Skovshoved, Denmark - Stage 2 of the 2004-2005 Swedish Match Tour, the
Danish Open, got of to a maddeningly slow start Thursday. One flight of
racing was completed in the morning before the wind shut off for the day.
The winds were so light on Oresund, north of Copenhagen between Denmark and
Sweden, that the body of water resembled a reflecting pool, the only waves
made by water skiers. No starts were attempted after Flight 2 was cancelled
in progress at 11:04 a.m. Racing was officially postponed for the day at
6:00 p.m. "This isn't the worst day we've ever had, but it couldn't be much
worse," said Jan Schlüter, Project Manager of the Danish Open.

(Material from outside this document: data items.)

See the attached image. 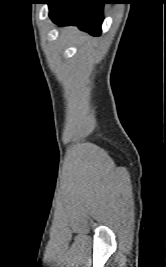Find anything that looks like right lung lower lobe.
I'll use <instances>...</instances> for the list:
<instances>
[{
	"label": "right lung lower lobe",
	"instance_id": "98d812e1",
	"mask_svg": "<svg viewBox=\"0 0 166 267\" xmlns=\"http://www.w3.org/2000/svg\"><path fill=\"white\" fill-rule=\"evenodd\" d=\"M106 0H51L49 16L54 23L76 25L94 36L101 34L103 4Z\"/></svg>",
	"mask_w": 166,
	"mask_h": 267
}]
</instances>
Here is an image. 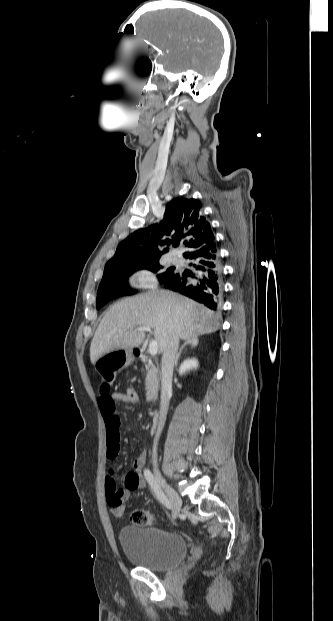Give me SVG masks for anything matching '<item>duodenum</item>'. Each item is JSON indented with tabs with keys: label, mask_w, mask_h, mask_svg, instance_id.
Wrapping results in <instances>:
<instances>
[{
	"label": "duodenum",
	"mask_w": 333,
	"mask_h": 621,
	"mask_svg": "<svg viewBox=\"0 0 333 621\" xmlns=\"http://www.w3.org/2000/svg\"><path fill=\"white\" fill-rule=\"evenodd\" d=\"M136 356H137L139 359H143V358H144V354H143L142 352H140V351H137V352H136ZM156 429H157V419H156V418H154L153 423H152V426H151V433H154V432L156 431Z\"/></svg>",
	"instance_id": "410a0bca"
}]
</instances>
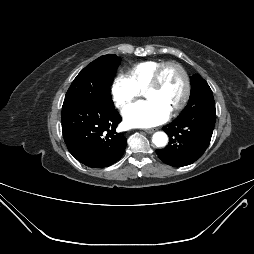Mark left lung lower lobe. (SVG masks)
<instances>
[{"mask_svg": "<svg viewBox=\"0 0 254 254\" xmlns=\"http://www.w3.org/2000/svg\"><path fill=\"white\" fill-rule=\"evenodd\" d=\"M215 121V106L187 105L176 120L162 128L169 143L166 148L156 150L158 157L173 167L192 164L207 149Z\"/></svg>", "mask_w": 254, "mask_h": 254, "instance_id": "obj_1", "label": "left lung lower lobe"}]
</instances>
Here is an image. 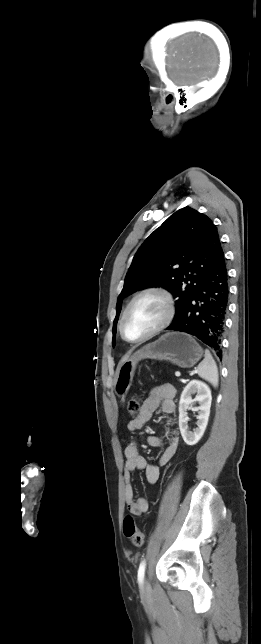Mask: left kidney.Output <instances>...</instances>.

The format of the Danish Open 2004 calls for the 12 crews to sail a single
round robin, with the top four advancing to the semifinals before the
final. Schlüter said he would opt to drop the semifinals in favor of
completing the round robin, as opposed to shortening the round robin to
hold the semis before the final. "That way you know that you have the two
right people in the final," Schlüter said.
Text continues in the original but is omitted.